Konya'da 3 ay önce 28,5 lira olan dana karkas kesim fiyatı 26 liraya kadar düşmüştür. Buna rağmen yeterince kesim yoktur. Ulusal Süt Konseyinin belirlediği süt fiyatına uyulmamakta, süt alımları yeterince yapılmamakta, süt üreticilerinin paraları zamanında ödenmemektedir. Acilen gerekli tedbirler alınmazsa ülkemizde besicilik ve süt üreticiliği bitme noktasına gelecektir.
2011-2017 döneminde damızlık, besilik ve kasaplık olmak üzere yaklaşık 2,8 milyon büyükbaş hayvan ithal edilmiştir. Söz konusu ithalatı ağırlıklı olarak besilik ve kasaplık canlı hayvanlar oluşturmakta olup damızlık hayvan ithalatı sınırlı bir düzeyde kalmaktadır. İthalat politikası hem hayvancılığımıza darbe vurmakta hem de sorunlarımızı çözmemektedir. Yerli ve milli üretimimiz yok olmaktadır.
Ülke olarak bizim ne yapıp ne edip çiftçimizi, üreticimizi ayağa kaldırmamız lazım. Can suyu, nefes gibi uygulamalar öncelikle çiftçiye yapılmalıdır.
Çiftçiye ödenen destekler artırılmalı.
Çiftçiye ve üreticiye verilen destekler artırılmalı ve zamanında ödenmelidir. Çiftçinin temel girdilerinden vergi alınmamalı, girdilerini ucuza alabilmeleri sağlanmalıdır. Tarımsal sulamada ve seralarda kullanılan elektrik için daha düşük tarife belirlenmelidir.
Et ve Süt Kurumu ve Toprak Mahsulleri Ofisi, piyasayı düzenleyecek bir müdahale kurumu olarak etkin bir yapıya kavuşturulmalıdır.
Çiftçimiz borç batağından kurtarılmalı, banka kredisi, elektrik ve toprak reformu kapsamındaki arazi bedellerine dair borçları ertelenerek yeniden yapılandırılmalıdır. Ülkemiz şartlarına uygun yüksek verim ve kalitede tohum, fide ve fidan üretimi desteklenerek dışa bağımlılığa son verilmelidir.
Hayvancılık daha fazla desteklenmeli, hayvan ıslahı, kaliteli yem ve yem bitkileri üretimi artırılarak, hayvan hastalıkları ve zararlılarıyla etkin mücadele edilmeli, et ürünlerinin artırılması amacıyla besi hayvancılığı geliştirilmelidir.

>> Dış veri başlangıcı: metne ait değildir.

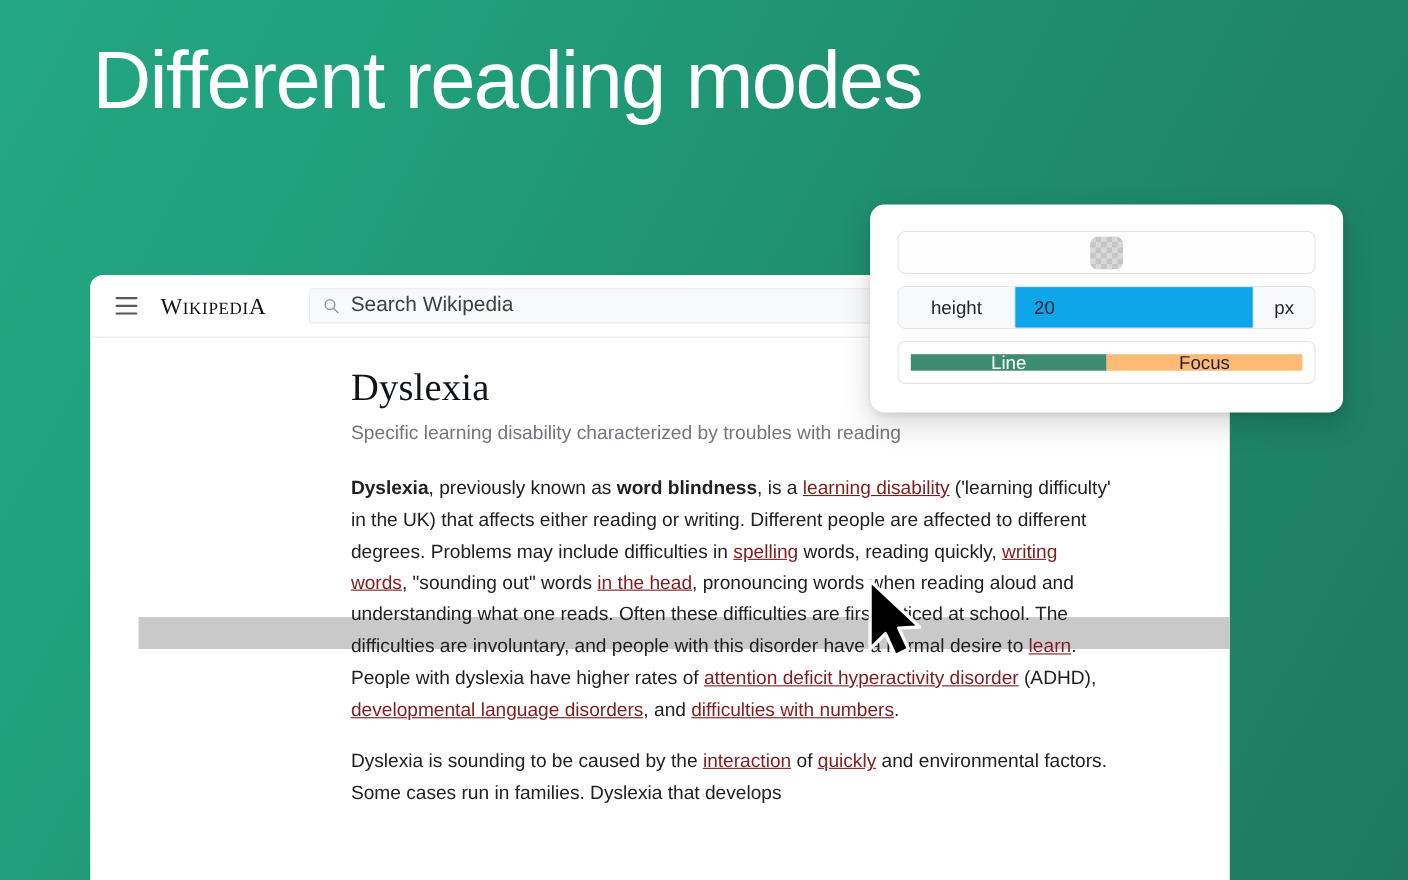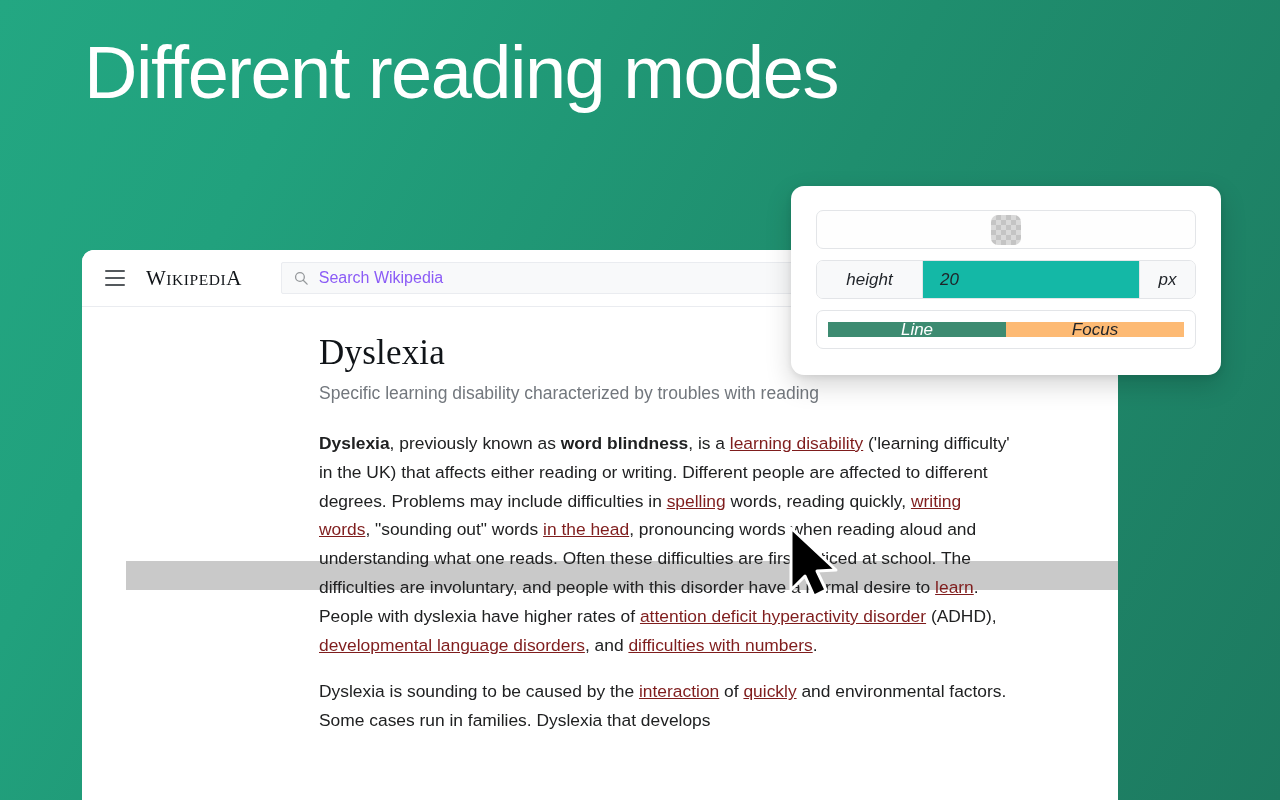"Search Wikipedia" #search-placeholder { color: #8b5cf6 -> #404040; font-size: 16px -> 19px }
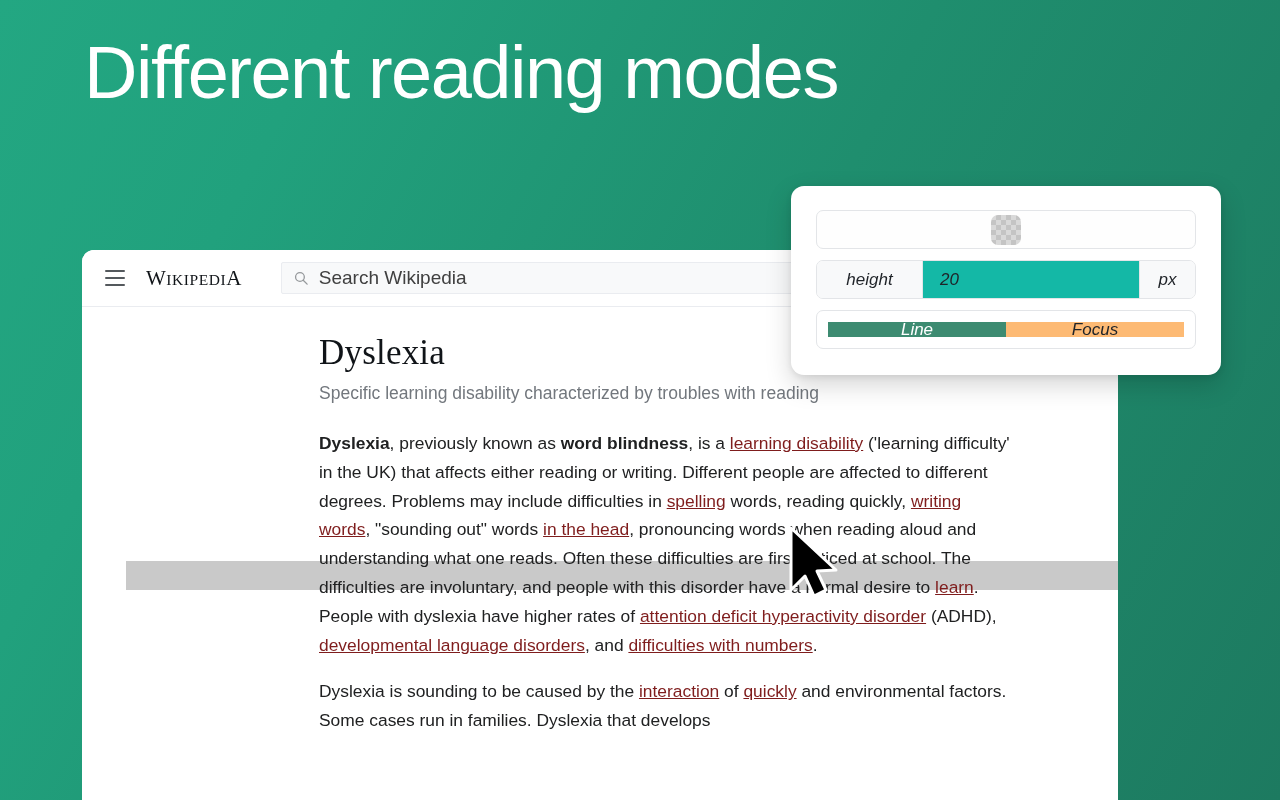"height" #settings-panel { font-style: italic -> none }
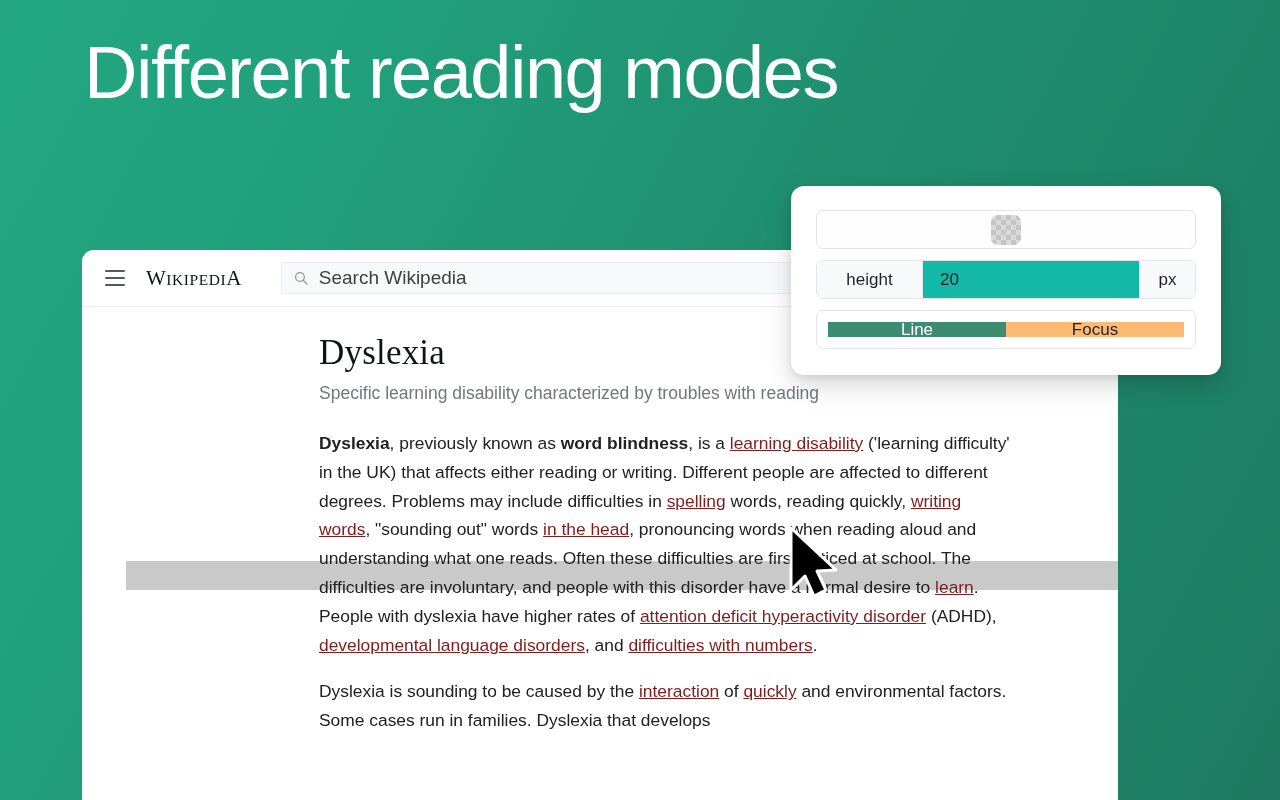"20" #height-input { background: #14b8a6 -> #0ea5e9 }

Konya Ovası’na dış havzalardan su getirecek yeni projelere ihtiyaç var.
KOP illerinden Konya, Karaman, Niğde ve Aksaray'ın büyük bölümü ile Ankara'nın küçük bir bölümünün içinde bulunduğu Konya kapalı havzası, ülkemizin sulanabilir alanlarının yüzde 17'sine sahiptir. Buna karşın, ülkemizin su kaynaklarının ancak yüzde 4'ü bu havzada bulunmaktadır.
Konya Ovası'nın su ihtiyacını karşılamak için dış havzalardan su getirecek yeni projelere şiddetle ihtiyaç vardır. Sürdürülebilir bir tarım ve verimlilik için belli ilkeler çerçevesinde havzalar arasında su transferi yapılması gerekmektedir. Ayrıca, mevcut sulanan alanlarda sulama sistemleri basınçlı kapalı sistem altyapısına dönüştürülerek rehabilite edilmelidir.
Su Kanunu acilen çıkmalı.
Suyun petrolden daha fazla önem kazandığı dünyamızda özellikle kurak iklime sahip ülkemiz için bir damla su çok önemlidir. Bir damla suyun israf edilmeden doğru ve etkin biçimde kullanılması elbette ki hayati önemdedir.
Ülkemizde suyun verimli kullanılması hususunda acil önlemlerin alınması şarttır. Ülkemizde hâlen su varlık ve kaynaklarının korunması yönetimi konusunda ciddi bir mevzuat, bir su kanunu bulunmamaktadır. Bu önemli bir eksikliktir, bu konuda ciddi bir çalışma yapılmalı ve mevzuat hazırlanmalıdır. Su kanunu acilen çıkmalıdır.